Role of Nerve growth factors in dry eyes 
The Concept of Nerve growth factor (NGF) was introduced by Samii in 1972.89 It stimulates CNS to secrete acetyl choline and PS to produce substance-P, which activate tropomyosin receptor kinase A and p 75 neurotrophin receptors expressed on the corneal epithelial cells and sensory neurons. They stimulate goblet cell differentiation and mucin release. NGF/ Cenegermin,90 is a polypeptide discovered in the early 1950 s by Levi-Montalcini. It is a naturally occurring protein responsible for the development, maintenance and survival of nerve cells. NGF originally developed for neurotrophic keratitis, also has a promising role in treatment of dry eyes. It promotes: 

1. corneal epithelial healing, 
2. restores sensitivity 
3. increases tear production 
4. increases goblet cell density 
5. promotes nerve regeneration after injury 91.

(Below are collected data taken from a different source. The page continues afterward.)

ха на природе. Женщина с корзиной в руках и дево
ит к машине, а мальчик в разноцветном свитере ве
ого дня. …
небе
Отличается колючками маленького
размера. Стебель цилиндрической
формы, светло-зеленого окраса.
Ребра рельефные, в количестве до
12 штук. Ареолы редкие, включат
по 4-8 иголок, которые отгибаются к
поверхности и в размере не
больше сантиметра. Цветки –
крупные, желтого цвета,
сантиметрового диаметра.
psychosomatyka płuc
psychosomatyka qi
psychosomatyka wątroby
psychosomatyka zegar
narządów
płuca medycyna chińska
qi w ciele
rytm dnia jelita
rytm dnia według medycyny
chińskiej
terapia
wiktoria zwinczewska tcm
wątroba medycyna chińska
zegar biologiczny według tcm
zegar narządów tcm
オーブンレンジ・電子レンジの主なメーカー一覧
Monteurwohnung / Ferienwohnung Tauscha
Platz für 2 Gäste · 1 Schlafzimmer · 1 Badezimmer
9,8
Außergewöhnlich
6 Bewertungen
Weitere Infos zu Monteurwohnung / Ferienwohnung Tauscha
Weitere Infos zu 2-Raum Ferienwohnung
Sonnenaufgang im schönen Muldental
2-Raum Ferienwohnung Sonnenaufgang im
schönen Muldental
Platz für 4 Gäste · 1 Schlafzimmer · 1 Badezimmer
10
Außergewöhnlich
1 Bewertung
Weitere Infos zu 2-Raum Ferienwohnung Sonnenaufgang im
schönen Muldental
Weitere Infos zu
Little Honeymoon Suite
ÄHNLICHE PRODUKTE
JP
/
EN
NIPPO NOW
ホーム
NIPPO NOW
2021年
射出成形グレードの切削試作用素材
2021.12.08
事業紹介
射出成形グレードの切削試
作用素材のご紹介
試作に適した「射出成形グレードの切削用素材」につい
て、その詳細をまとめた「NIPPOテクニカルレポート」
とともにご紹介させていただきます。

Oxervate is a recombinant version of NGF, discovered by Dr Rita levi-Montalchini of Italy. It is available at 20µg/ml and 4µg/ml concentration.91 Both the doses have been found to be safe and effective in improvement of signs and symptoms of dry eyes in the phase IIa trials conducted in Austria.92 Several other newer biological agents are also under trial for treatment of neurotic corneas and DED. These include epidermal growth factor, IGF-1, substance-P derived pepetide-amide, vascular endothelial growth factor, Semaphorins, Neurotrophins 3&4, Growth associated protein-43, Matrix therapy agent (RGTA).93,94,95 Pergolide, a dopamine receptor agonist, has been evaluated for its function in promoting NGF expression, corneal wound healing and corneal nerve regeneration in cornea scratch mouse model.96

Conclusion
Dry eye is a multifactorial disease of tears and ocular surface. The complex pathophysiology and overlapping symptoms of DED, makes the choice of treatment difficult, although a variety of treatment modalities are available. The selection of treatment depends on the patient’s subjective complaints, objective symptoms, history of systemic diseases and thorough clinical evaluation of the patient. The medical management is usually chosen for mild-moderate DED. The patient with severe symptoms and extreme ocular surface damage necessitates multiple approaches, combining both medical therapy and surgical treatment.  In recent times, surgical treatment for dry eyes has improved the quality of life in many patients. The newer developments like corneal neurotisation have revolutionised the field of ophthalmology. Customised treatment for dry eyes in every patient has shown resolution of symptoms.